Looking at the object of activity of “35-year-olds”, the most represented is section H of the CPC – transport and storage, followed by section G of the CPC, which includes both wholesale and retail trade and repair of motor vehicles. The next largest group is specialized stores, which carry out retail sales of goods. In third place (2321 units) is industrial processing – section C of the CPC.

-Most of these companies are facing the biggest challenge and the most important decision of the last 35 years. It’s a question of succession and the future of the companies, notes Iwona Gramatyka, CEO of EXPO Katowice. – This will ultimately determine whether these companies will grow, and if so, in what direction.

There are several ways. The first, natural one is children. The second is partners, managers we know and who we think will continue the work of the founders. The third is sale, but this requires a lot of preparation and sometimes changes that no one would have planned in the case of natural succession.

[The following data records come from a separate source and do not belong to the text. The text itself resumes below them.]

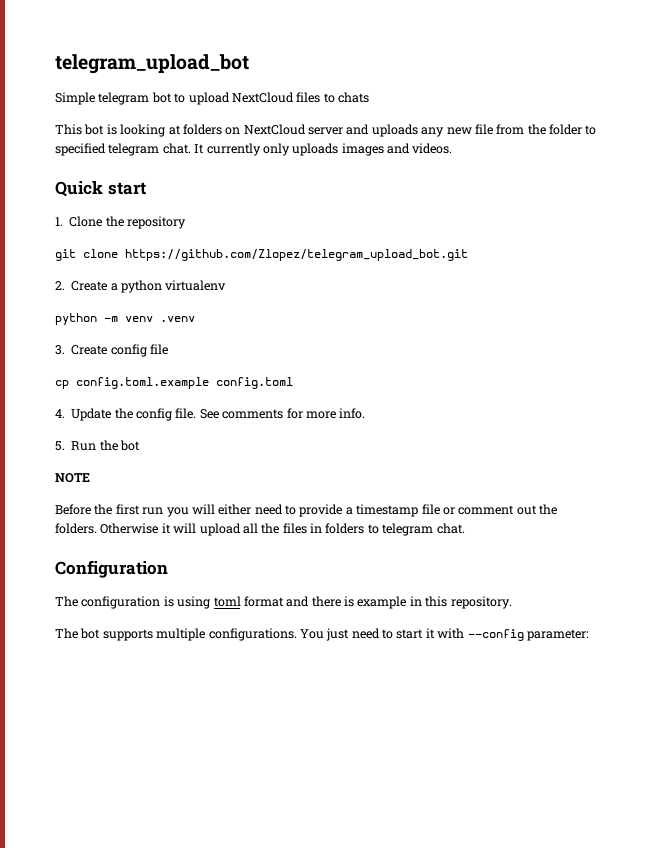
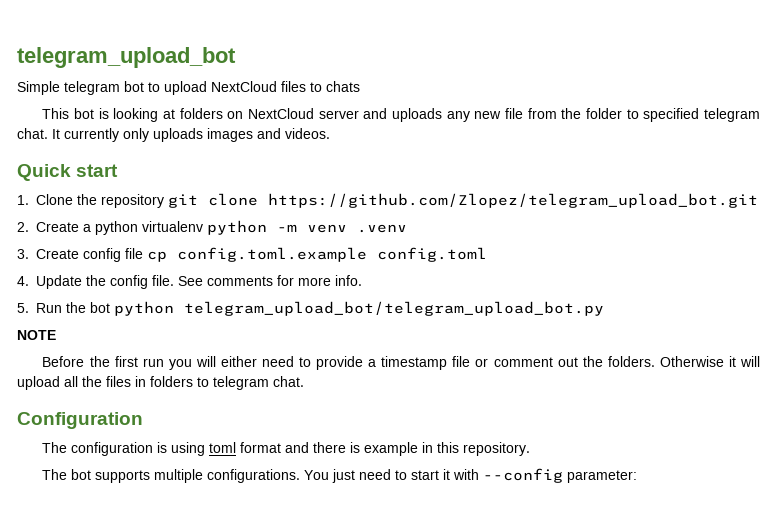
(186, 222) // -> (164, 201) none
(227, 285) // -> (203, 226) none
(168, 349) // -> (143, 253) none
(140, 445) none -> [114,301,604,316] python telegram_upload_bot/telegram_upload_bot.py

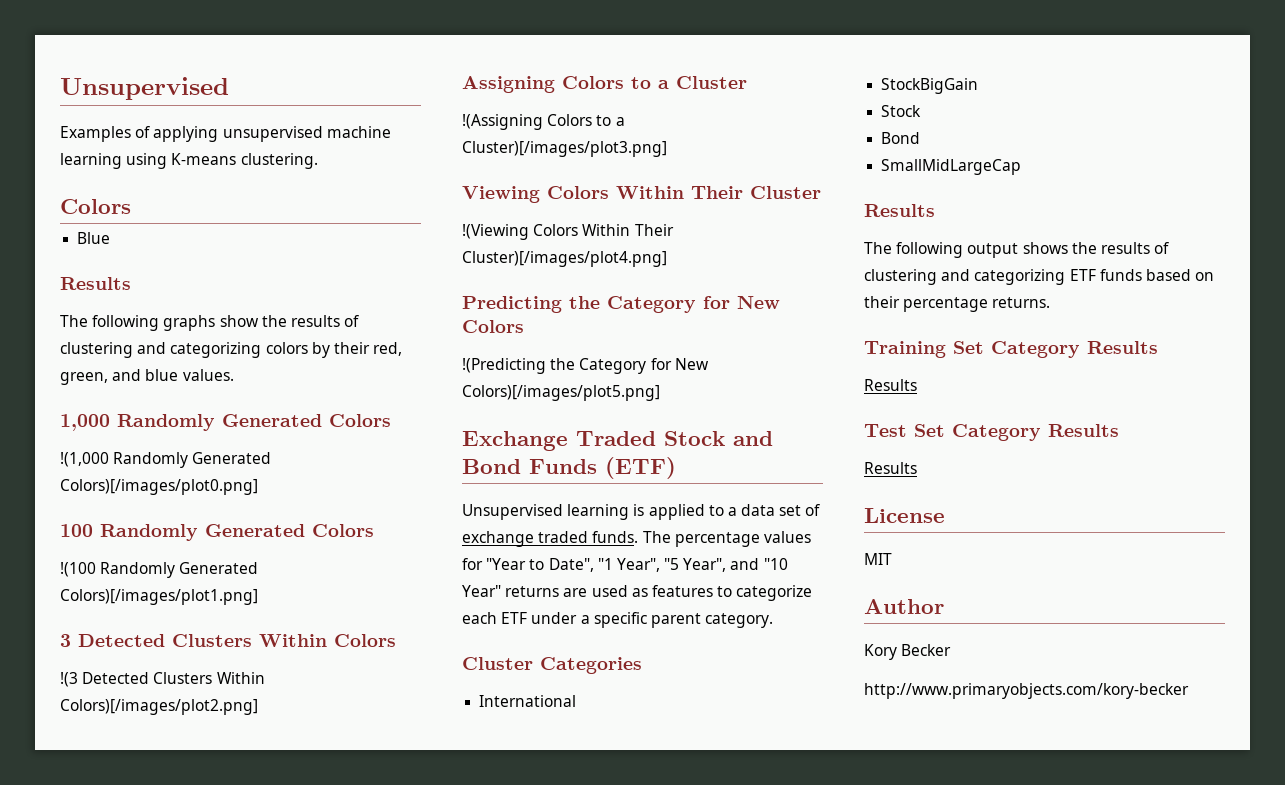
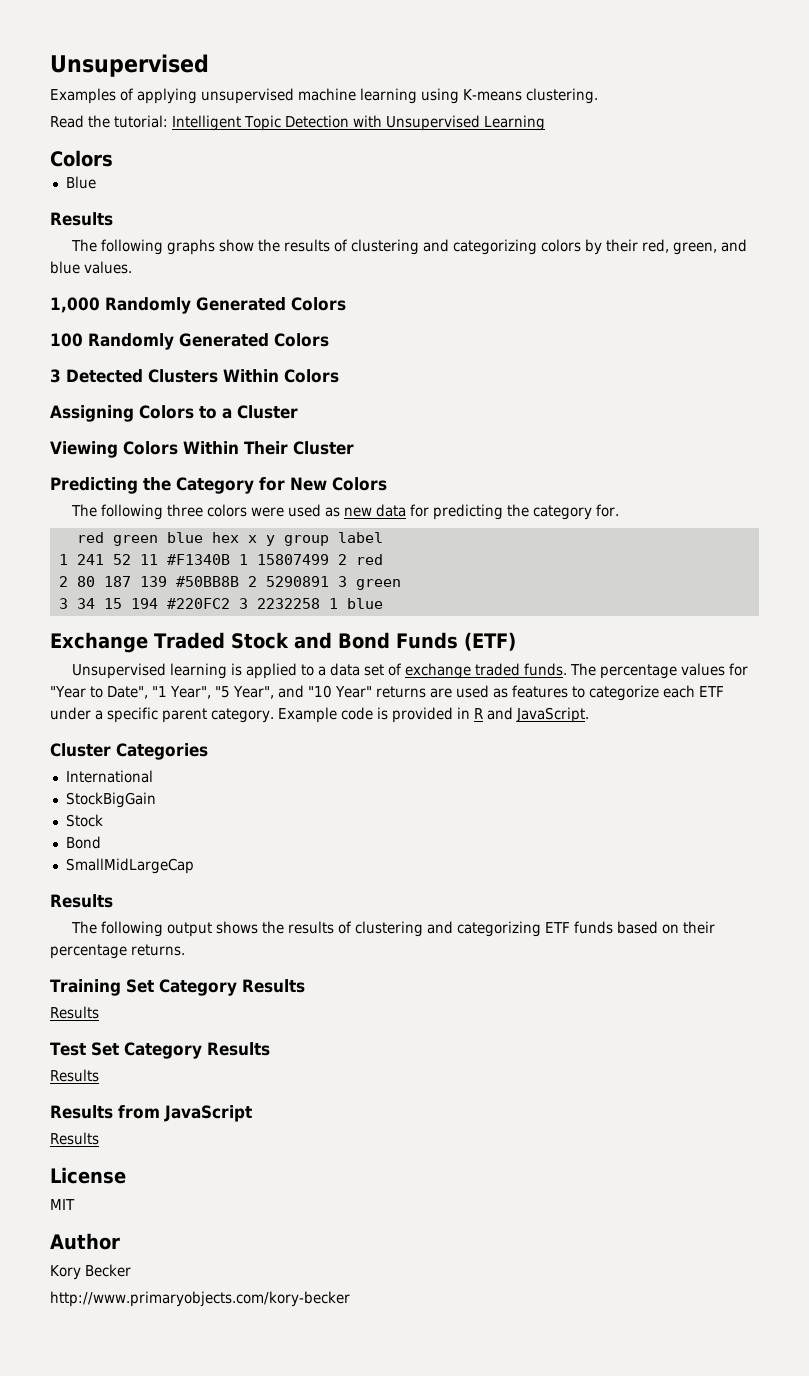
(318, 161) none -> [50,115,545,131] // Read the tutorial: Intelligent Topic Detection with Unsupervised Learning
[60,452,272,468] [60,479,258,495] // !(1,000 Randomly Generated Colors)[/images/plot0.png] -> (346, 304) none
[60,562,259,578] [60,589,258,605] // !(100 Randomly Generated Colors)[/images/plot1.png] -> (329, 340) none
[60,672,265,687] [60,699,258,715] // !(3 Detected Clusters Within Colors)[/images/plot2.png] -> (339, 376) none
[462,114,625,130] [462,141,667,157] // !(Assigning Colors to a Cluster)[/images/plot3.png] -> (298, 412) none
[462,224,674,240] [462,251,667,267] // !(Viewing Colors Within Their Cluster)[/images/plot4.png] -> (354, 448) none
[462,358,709,374] [462,385,660,401] !(Predicting the Category for New Colors)[/images/plot5.png] -> [70,504,619,520] [76,532,383,546] [58,554,383,565] [58,576,401,590] [58,598,383,609] The following three colors were used as new data for predicting the category for. // red green blue hex x y group label // 1 241 52 11 #F1340B 1 15807499 2 red // 2 80 187 139 #50BB8B 2 5290891 3 green // 3 34 15 194 #220FC2 3 2232258 1 blue
(774, 620) none -> [277,707,589,723] Example code is provided in R and JavaScript.
(917, 468) none -> [50,1105,252,1122] [50,1132,99,1145] // Results from JavaScript // Results

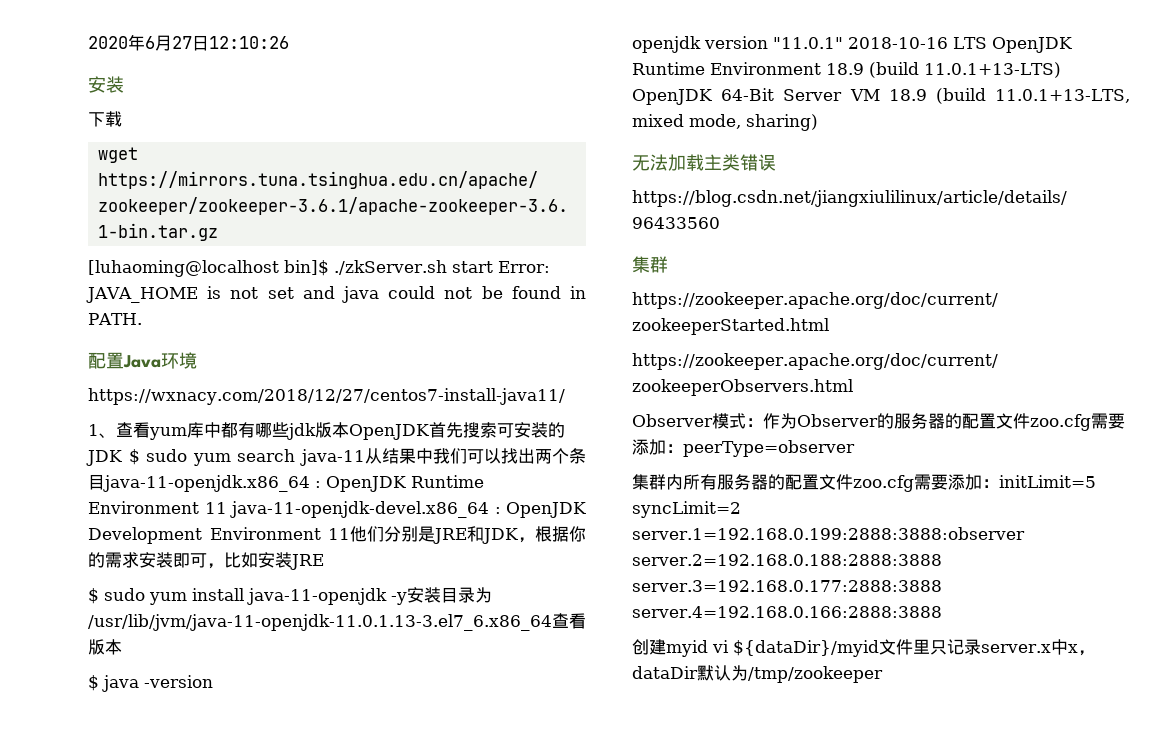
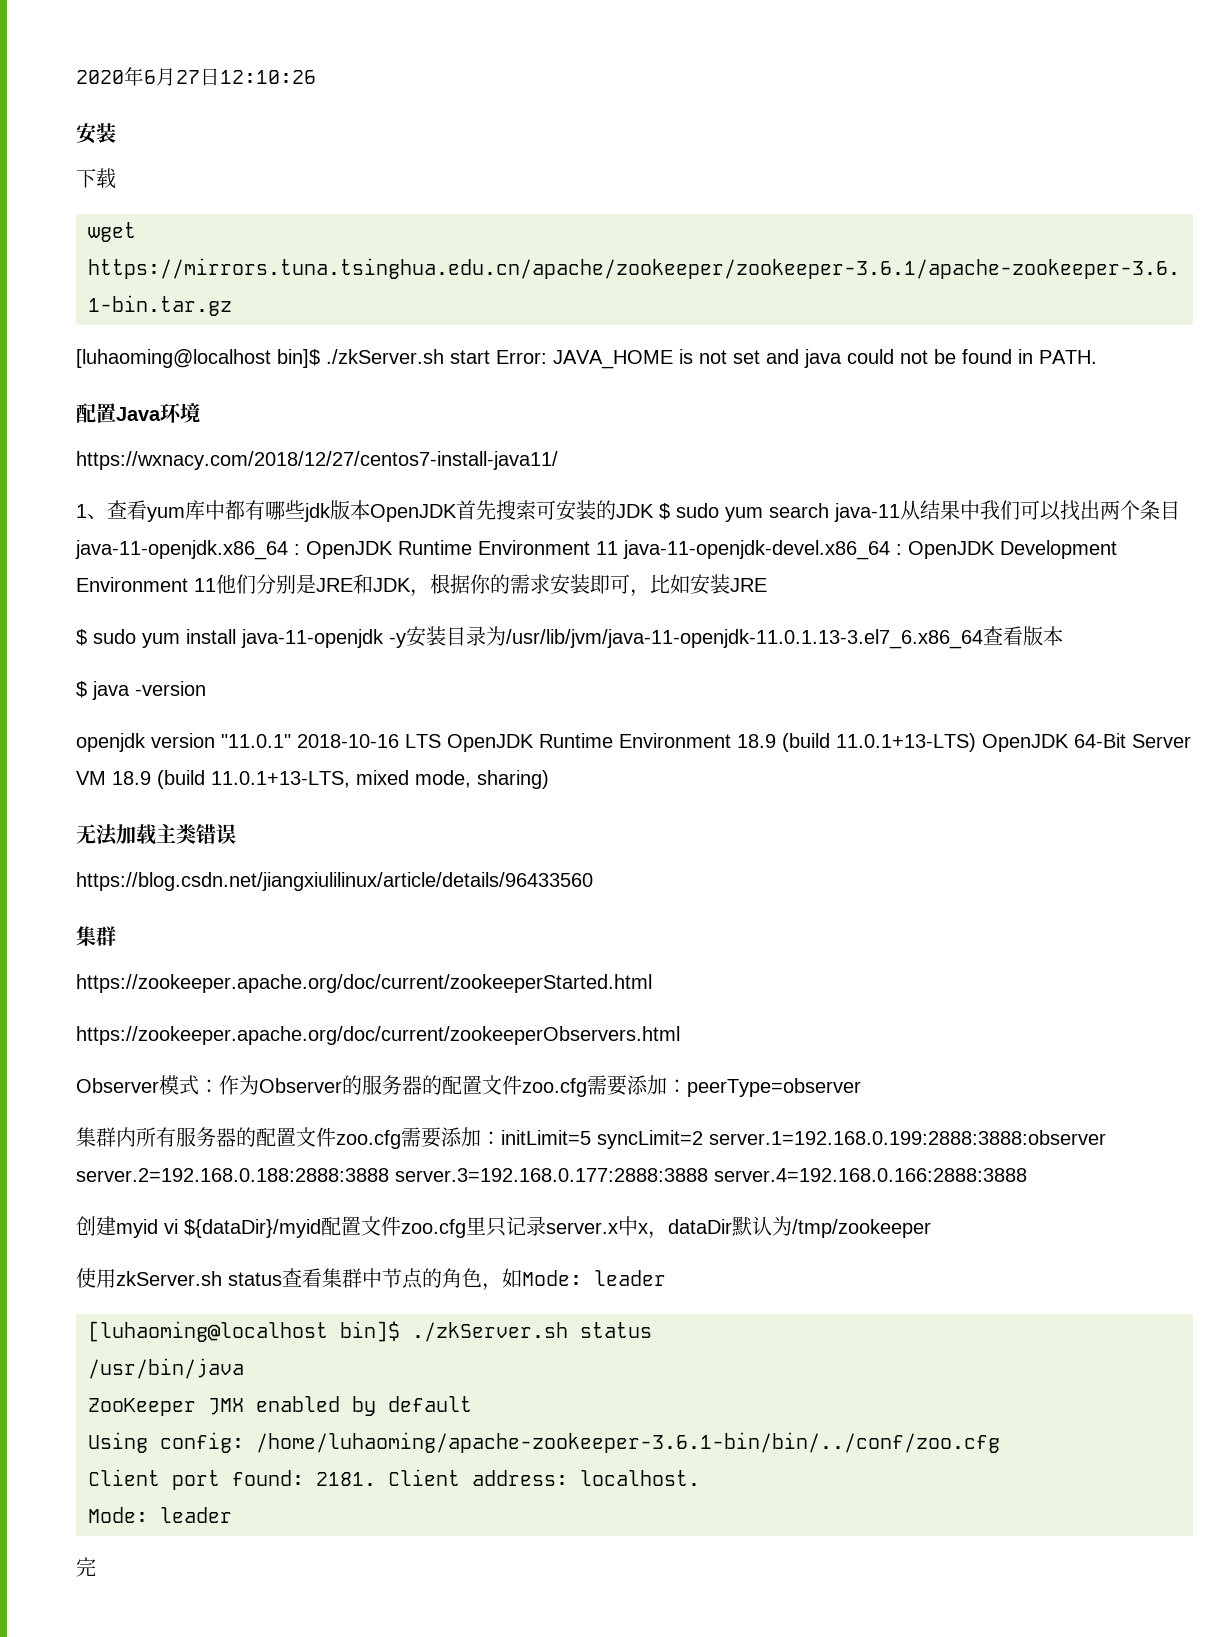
[879,639,913,655] 文件 -> [321,1216,466,1238] 配置文件zoo.cfg
(883, 674) none -> [76,1268,666,1291] [88,1321,652,1342] [88,1358,244,1379] [88,1396,472,1416] [88,1432,1000,1453] [88,1469,700,1490] [88,1507,232,1523] [76,1557,96,1577] // 使用zkServer.sh status查看集群中节点的角色，如Mode: leader // [luhaoming@localhost bin]$ ./zkServer.sh status // /usr/bin/java // ZooKeeper JMX enabled by default // Using config: /home/luhaoming/apache-zookeeper-3.6.1-bin/bin/../conf/zoo.cfg // Client port found: 2181. Client address: localhost. // Mode: leader // 完

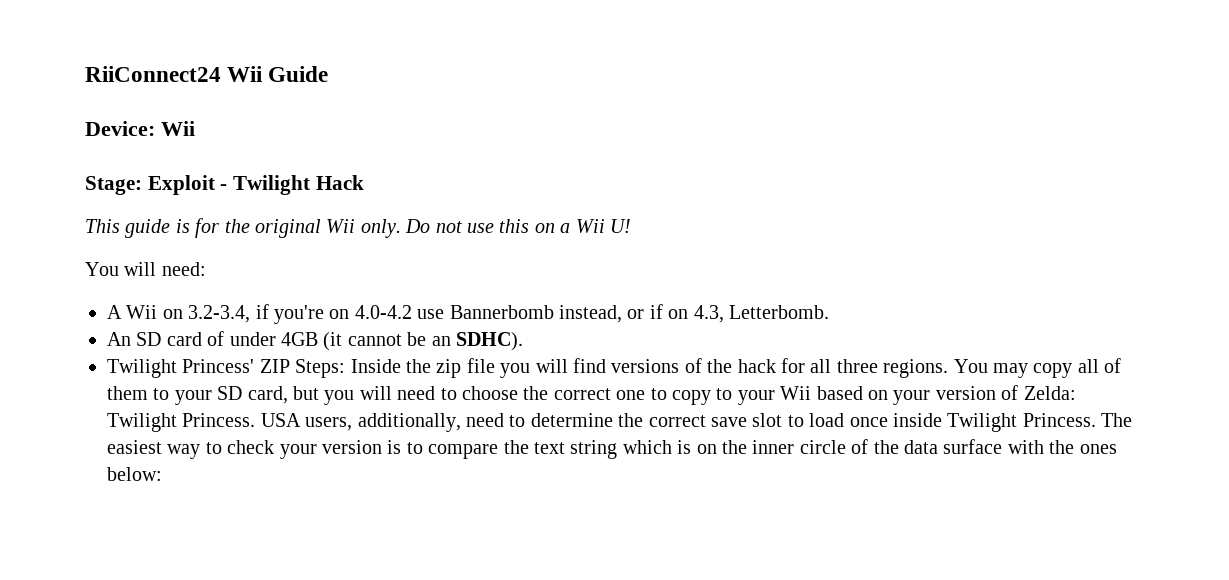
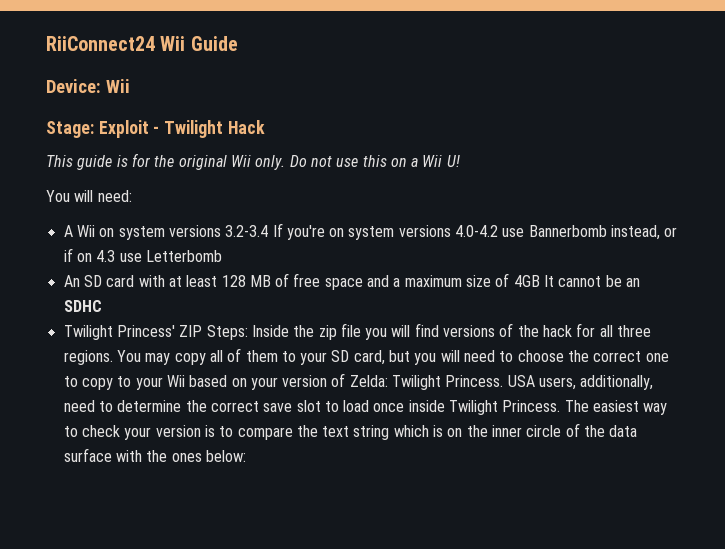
[188,304,350,324] 3.2-3.4, if you're on -> [118,223,451,240] system versions 3.2-3.4 If you're on system versions
[693,305,829,323] 4.3, Letterbomb. -> [96,250,222,262] 4.3 use Letterbomb
[207,331,343,351] of under 4GB (it -> [138,273,555,290] with at least 128 MB of free space and a maximum size of 4GB It
[455,332,523,351] SDHC). -> [63,300,102,312] SDHC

Meanwhile, in our country, research shows that only 30% of entrepreneurs have achieved succession by passing the family business to the second generation. Only 6% of companies are managed by the third generation of the family. It is noteworthy that 85% of the managers of Polish family businesses would like to transfer their function to the next generation. Unfortunately, only 8% of successors say they want to take over the business.[2].

Najwięcej firm założonych jeszcze w 1989 roku jest w Wielkopolsce i Małopolsce – rp.pl, dostęp: 24.05.2024.

[1] Raport: Polscy pionierzy przedsiębiorczości. 35-letnie firmy w Polsce – EY Polska, dostęp: 24.05.2024.

[2] Sukcesja w firmach rodzinnych – Moore Polska, dostęp: 24.05.2024.